> Exercise requirements:
Reproduce verbatim the stretch of the Janneke Schrey interview below, from "I think I was" through "influence at home.".

(Extract provided begins)

August 11, 2022

Designing the beauty: Interview with Janneke Schrey

By 1605 Publishers
Inspiration, Interview

Janneke Schrey (b. 1986, Germany/Netherlands) is the heart of 1605 Publishers, its creative director. With a strong interest in fashion and a background in Design and Photography, she has always been fascinated by the art of any form. "The fondness for architecture and design runs in the family", she explains.

When she was 17, her future career path was already crystal clear. "I wanted to be a graphic designer, so that's how I ended up at Grafisch Lyceum Amsterdam (now Mediacollege Amsterdam)". Following this path, in 2019, she started working alongside her already favourite photographer, Bastiaan Woudt. It was a pivotal moment when two entrepreneurial and artistic minds merged. In 2020, together with Bastiaan, she founded 1605 Publishers: a platform focused on creating, conceiving, designing and publishing high-quality art books and representing the work of talented artists within these publications.

And today, we sat with Janneke to talk about her career, ideas and plans.

What can inspire you to design the next masterpiece?
"Inspiration exists, but it has to find you working", says Pablo Picasso and I cannot agree less. Of course, how I find my inspiration is different every time. The process depends on how busy I am or what's on my mind at that particular moment. For instance, during the design process of Kacper Kowalski's book, I found the flow when I was home alone at night. I could feel the ideas coming, so I immediately put the music on, made myself rum on the rocks (laughing) and started designing. You cannot sit there and order yourself: "ok, design something!", because you need to feel the flow. Especially when you're doing this work for someone. Then you must enter that person's state of mind and collide two worlds together.

Janneke Schrey

My style is minimal, with the tendency for clean, black-and-white images, but I need to get out of this box from time to time. Otherwise, the work gets repetitive.
You would never see me designing work that is bursting in colour. Frankly, I would love to try just to get out of my comfort zone. For example, books by my favourite duo Albarrán Cabrera are out of my black and white focus but I love them. The work by this Spanish duo is in colour, yet it is still abstract, the quality usually assigned to the monochrome palette.

I also like Paul Cupido's work. He knows how to use colour very well. I would say, that he is drawn to an autumn palette of muddy green, indigo, golden yellow and burgundy red. Luckily, we have the whole library here at 1605 to be inspired with. It always helps a lot to see how other people do it, so you can maybe choose how not to do it or gather useful ideas. I am particularly inspired by the raw style. Back in the day, I used to work in fashion and have been always inspired by the work of the Belgian designer Martin Margiela. He uses raw materials and transforms them into high fashion items that look elegant yet simple. It's extraordinary.

Where does your love for minimalism and fall colours come from?
I think I was born with it. I never liked bright colours. According to my mum, even as a child, I would appeal to wear minimal black and white outfits.

So then, maybe the taste is coming from your parents?
Maybe, My mother is an interior designer and my grandfather was an architect. We had a lot of artistic influence at home.

(Extract provided ends)
(Listed records begins)

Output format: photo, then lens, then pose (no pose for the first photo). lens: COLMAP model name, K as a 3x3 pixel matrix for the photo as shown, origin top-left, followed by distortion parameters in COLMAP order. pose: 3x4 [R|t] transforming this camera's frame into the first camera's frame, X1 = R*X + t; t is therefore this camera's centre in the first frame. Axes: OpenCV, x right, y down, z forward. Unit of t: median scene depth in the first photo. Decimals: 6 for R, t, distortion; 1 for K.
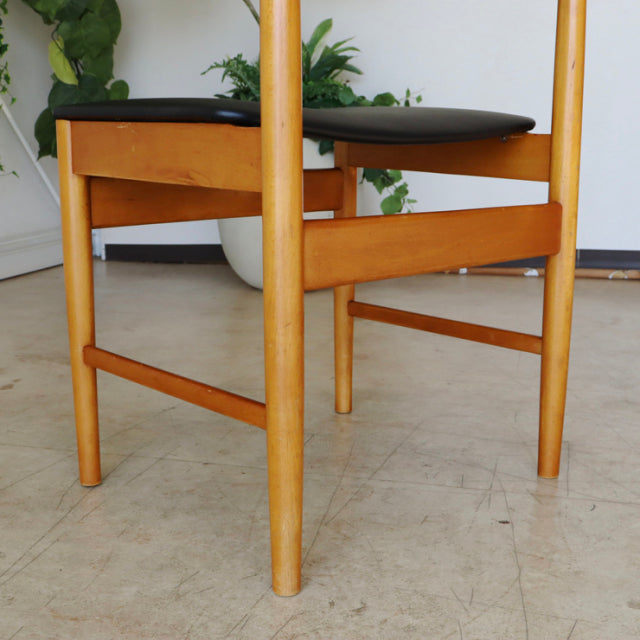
lens RADIAL K [[920.0, 0, 320.0], [0, 920.0, 320.0], [0, 0, 1]] dist [-0.133303, 0.157974]
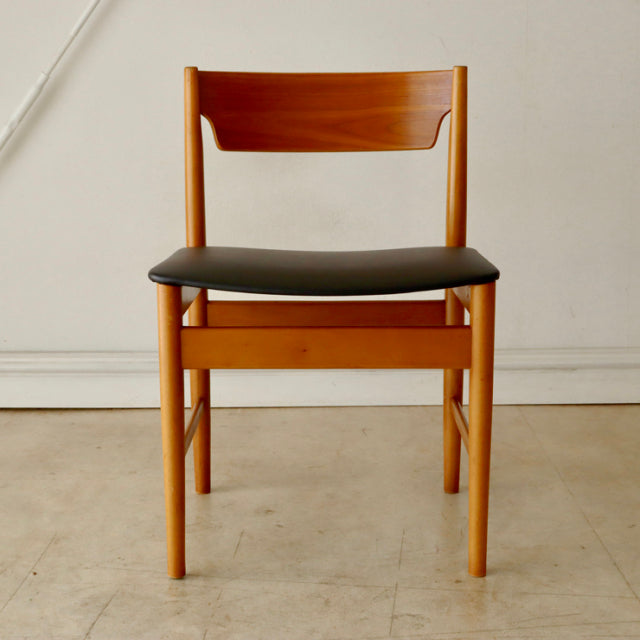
lens RADIAL K [[1204.1, 0, 320.0], [0, 1204.1, 320.0], [0, 0, 1]] dist [-0.025632, 0.226311]
pose [[0.257481, 0.177418, -0.949856, 1.169379], [-0.168958, 0.976122, 0.136524, -0.381276], [0.951397, 0.125334, 0.281309, 0.316375]]
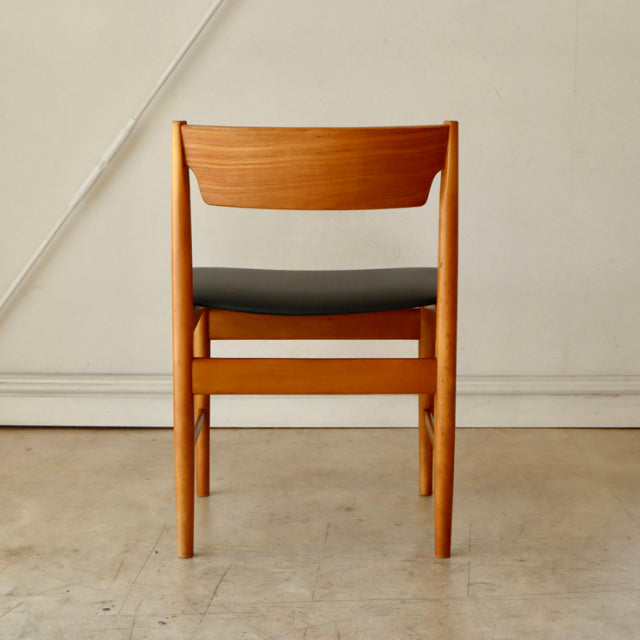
lens RADIAL K [[1353.8, 0, 320.0], [0, 1353.8, 320.0], [0, 0, 1]] dist [0.011016, 0.446910]
pose [[0.254345, 0.139607, -0.956984, 1.721327], [-0.177019, 0.979529, 0.095848, -0.363420], [0.950775, 0.145026, 0.273852, 0.012324]]
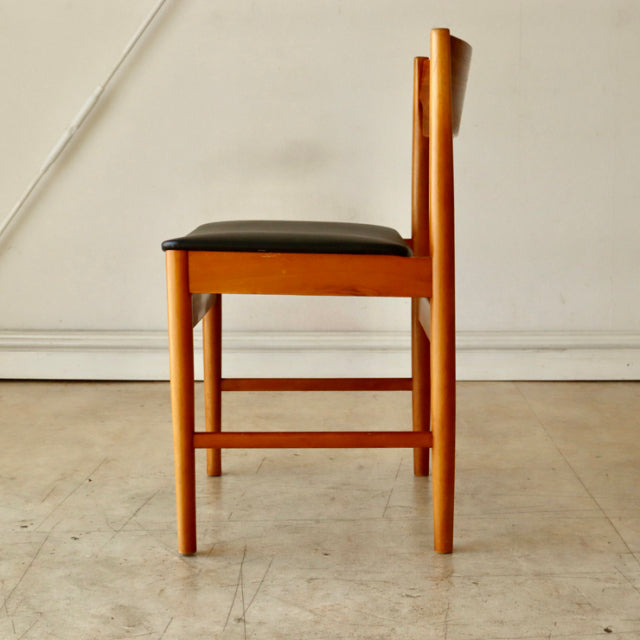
lens RADIAL K [[1214.7, 0, 320.0], [0, 1214.7, 320.0], [0, 0, 1]] dist [-0.007516, 0.086527]
pose [[0.226638, 0.125815, -0.965819, 1.598024], [-0.173065, 0.981044, 0.087187, -0.225140], [0.958480, 0.147390, 0.244116, 0.284537]]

(Listed records ends)

> Answer for the task:
I think I was born with it. I never liked bright colours. According to my mum, even as a child, I would appeal to wear minimal black and white outfits.

So then, maybe the taste is coming from your parents?
Maybe, My mother is an interior designer and my grandfather was an architect. We had a lot of artistic influence at home.